The album went on to sell more than two million copies. It was unavoidable at the top of the decade. It was on the radio (sort of) and in the clubs. It was even on TV. A lot. Infamously, each of Play’s 18 tracks was licensed for commercial use. Cars, shoes, credit cards and Hollywood movies were all sold using Moby’s songs. “It’s a misleading truth,” he clarifies. “Yes, every song was licensed, but some of the songs were licensed to tiny independent film productions that never were seen by anyone. One of the songs was licensed for an Australian student film by some guy in college in Sydney.”

Play became successful in Los Angeles before it became successful anywhere else,” he continues. “We started getting licensing requests for movies and TV shows, and then it just took off from there. The early adopters were music supervisors in Los Angeles. When opportunities to get the music heard came along, we jumped at them. At that time, there was really no radio support. That informed all the licensing-anything we could do to try to get more people to hear the music.”

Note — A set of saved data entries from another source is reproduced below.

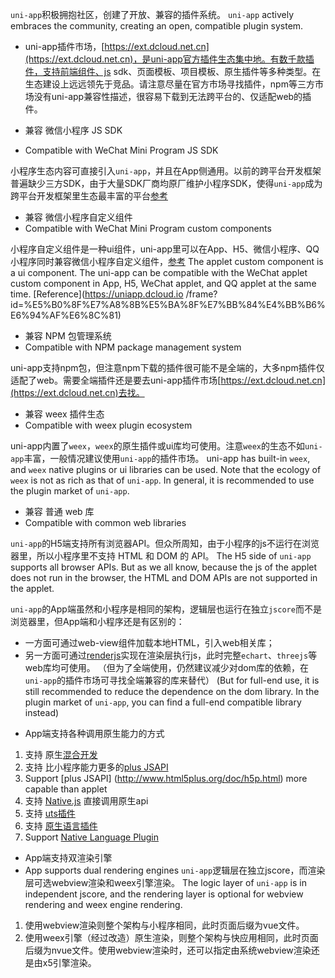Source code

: `uni-app`积极拥抱社区，创建了开放、兼容的插件系统。
`uni-app` actively embraces the community, creating an open, compatible plugin system.

- uni-app插件市场，[https://ext.dcloud.net.cn](https://ext.dcloud.net.cn)，是uni-app官方插件生态集中地。有数千款插件，支持前端组件、js sdk、页面模板、项目模板、原生插件等多种类型。在生态建设上远远领先于竞品。请注意尽量在官方市场寻找插件，npm等三方市场没有uni-app兼容性描述，很容易下载到无法跨平台的、仅适配web的插件。

- 兼容 微信小程序 JS SDK
- Compatible with WeChat Mini Program JS SDK

小程序生态内容可直接引入`uni-app`，并且在App侧通用。以前的跨平台开发框架普遍缺少三方SDK，由于大量SDK厂商均原厂维护小程序SDK，使得`uni-app`成为跨平台开发框架里生态最丰富的平台[参考](https://ask.dcloud.net.cn/article/35070)

- 兼容 微信小程序自定义组件
- Compatible with WeChat Mini Program custom components

小程序自定义组件是一种ui组件，uni-app里可以在App、H5、微信小程序、QQ小程序同时兼容微信小程序自定义组件，[参考](https://uniapp.dcloud.io/frame?id=小程序组件支持)
The applet custom component is a ui component. The uni-app can be compatible with the WeChat applet custom component in App, H5, WeChat applet, and QQ applet at the same time. [Reference](https://uniapp.dcloud.io /frame?id=%E5%B0%8F%E7%A8%8B%E5%BA%8F%E7%BB%84%E4%BB%B6%E6%94%AF%E6%8C%81)

- 兼容 NPM 包管理系统
- Compatible with NPM package management system

uni-app支持npm包，但注意npm下载的插件很可能不是全端的，大多npm插件仅适配了web。需要全端插件还是要去uni-app插件市场[https://ext.dcloud.net.cn](https://ext.dcloud.net.cn)去找。

- 兼容 weex 插件生态
- Compatible with weex plugin ecosystem

uni-app内置了`weex`，`weex`的原生插件或ui库均可使用。注意`weex`的生态不如`uni-app`丰富，一般情况建议使用`uni-app`的插件市场。
uni-app has built-in `weex`, and `weex` native plugins or ui libraries can be used. Note that the ecology of `weex` is not as rich as that of `uni-app`. In general, it is recommended to use the plugin market of `uni-app`.

- 兼容 普通 web 库
- Compatible with common web libraries

`uni-app`的H5端支持所有浏览器API。但众所周知，由于小程序的js不运行在浏览器里，所以小程序里不支持 HTML 和 DOM 的 API。
The H5 side of `uni-app` supports all browser APIs. But as we all know, because the js of the applet does not run in the browser, the HTML and DOM APIs are not supported in the applet.

`uni-app`的App端虽然和小程序是相同的架构，逻辑层也运行在独立`jscore`而不是浏览器里，但App端和小程序还是有区别的：
  * 一方面可通过web-view组件加载本地HTML，引入web相关库；
  * 另一方面可通过[renderjs](/tutorial/renderjs.md)实现在渲染层执行js，此时完整`echart`、`threejs`等web库均可使用。
（但为了全端使用，仍然建议减少对dom库的依赖，在`uni-app`的插件市场可寻找全端兼容的库来替代）
(But for full-end use, it is still recommended to reduce the dependence on the dom library. In the plugin market of `uni-app`, you can find a full-end compatible library instead)

- App端支持各种调用原生能力的方式
1. 支持 原生[混合开发](/hybrid.md)
2. 支持 比小程序能力更多的[plus JSAPI](http://www.html5plus.org/doc/h5p.html)
2. Support [plus JSAPI] (http://www.html5plus.org/doc/h5p.html) more capable than applet
3. 支持 [Native.js](https://ask.dcloud.net.cn/docs/#//ask.dcloud.net.cn/article/88) 直接调用原生api
4. 支持 [uts插件](https://doc.dcloud.net.cn/uni-app-x/plugin/uts-plugin.html)
5. 支持 [原生语言插件](native-plugin.md)
5. Support [Native Language Plugin](native-plugin.md)


- App端支持双渲染引擎
- App supports dual rendering engines
`uni-app`逻辑层在独立jscore，而渲染层可选webview渲染和weex引擎渲染。
The logic layer of `uni-app` is in independent jscore, and the rendering layer is optional for webview rendering and weex engine rendering.
1. 使用webview渲染则整个架构与小程序相同，此时页面后缀为vue文件。
2. 使用weex引擎（经过改造）原生渲染，则整个架构与快应用相同，此时页面后缀为nvue文件。使用webview渲染时，还可以指定由系统webview渲染还是由x5引擎渲染。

Moby says he had almost no input on how the music would be used in the ads, but he’s quick to add that he would never license his work to a tobacco company or McDonald’s (or Burger King, for that matter). “One of the things that I like about recorded music is that remixing or licensing the music doesn’t compromise the original recording. Take a painting-the only way you can change it is by hurting the original. But, because music can be reproduced so easily, it can be retextualized and still exist in its original form.”

And there’s no such thing as selling out, he says. It’s a hollow accusation, cried in outraged by disillusioned schoolboys, hipster phonies and indier-than-thou punks. “In the early ‘80s, I played in a hardcore punk band, and the term ‘sellout’ was tossed around quite a lot,” he notes. “There were some really hardcore anarchist punks who believed that if you charged money for a show, you were a sellout. And there were people who believed that if you made a seven-inch record, you were a sellout. Basically, every musician who is involved in the commercial exploitation of music is ostensibly a sellout. I eventually realized how absurd that was.”

In the end, his label, publisher and Moby himself did very well with the deal. “It sure made them like me more,” he quips. “In their eyes, it made me more of a valuable and viable artist to them.”

It made them all lots of money. More important, it gave a once “fringe” artist a wider venue in which to spread his musical message. The exposure accelerated sales of Play, which has become one of electronic music’s (a stalled genre more acclaimed in theory than in practice) few genuine classics. Furthermore, he reworked the standard by which artists and advertisers can work together without compromising the artistic integrity of the former (a decade ago, chill-out music never would have been heard outside of after-hours clubs, let alone during Desperate Housewives‘ breaks).

Moby says he’d do it all again (which he kinda has). Post-Play tracks have popped up in commercials and on TV shows, and Moby lent 18’s “Extreme Ways” to last year’s The Bourne Supremacy. “As weird as this might sound with all the licensing that we did, the money was really not the motivating factor,” he says. “The biggest motivating factor was the increased exposure we got through licensing. I worked long and hard on the music. I spent the better part of two years making Play. When it came out, my assumption was that no one would ever listen to it. Before it came out, I even tried to think of other jobs that I could do. I was tempted to go back to school to study architecture.

“It’s nice to have a more diversified career in music now,” he concludes. “There are lots of different ways to work on music and get it out to the real world. The licensing is a happy bonus. I’ve never once written a piece of music and thought to myself, ‘I hope this gets licensed somewhere.’ The music itself is very precious. The marketing of the music is not precious at all. I see licensing as a marketing tool. The music is very sacred to me, but you can’t control it once it’s released. It [Play] was very bizarre, and in many ways unprecedented that a weird, eclectic, obscure underground record made in the bedroom of a guy in his late-30s in New York would become so ubiquitous.”